Monday, August 3, 2009

Goodbyes

I said goodbye to my daughter Tara today. This is a true separation, different from any other goodbyes; final, I can't go back and fix anything anymore in her life. Not that I have been able to fix anything for years, but there has always been hope that I can make a difference. I left Tara with Maya for a few hours, hoping they would have some time to connect, but I am not sure that really happened, I have so little control over anything anymore. Tara wants so desperately to be away from Baltimore, from me, from the family that she has. She has been miserable at home, but then again this has not been home, we have been living out of suitcases, clothes piled up on chairs, nothing where I can find it, sleeping on the floor, borrowing Daphne's car, eating extraordinarily healthy food.
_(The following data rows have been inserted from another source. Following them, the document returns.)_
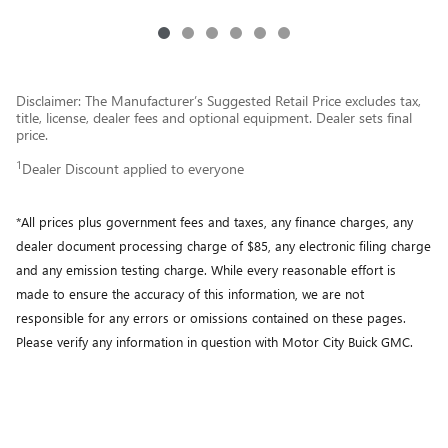
Disclaimer: The Manufacturer’s Suggested Retail Price excludes tax,
title, license, dealer fees and optional equipment. Dealer sets final
price.
1
Dealer Discount applied to everyone
*All prices plus government fees and taxes, any finance charges, any
dealer document processing charge of $85, any electronic filing charge
and any emission testing charge. While every reasonable effort is
made to ensure the accuracy of this information, we are not
responsible for any errors or omissions contained on these pages.
Please verify any information in question with Motor City Buick GMC.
Tara likes to bake, and took over the kitchen today, baking ginger cookies, which were all gone very quickly. We watched an episode of Trueblood this evening . I have missed too many episodes, not having had a television. There has been no time to watch TV anyway. Tara knows how to download anything off the internet, I have no idea how she does it. I thought she would be gone yesterday, and expressed disappointment that she had decided not to spend the day with me, so I wonder if she felt guilty and decided to stay a little longer. She catches a flight to Las Vegas early tomorrow morning to see her cousins out west, so she took the train to DC this evening.

Originally when our plan for Ecuador germinated, we expected Tara to stay at school in New York. In time, however, it became clear that she wanted more than anything else to get away from her life. I would rather have her with me, get to know her better, experience Ecuador together. But at 19, it is natural for her to want to live her own life, her own dreams. And I must let her go, even if my heart is breaking and I don't feel she is ready and I am certainly not ready.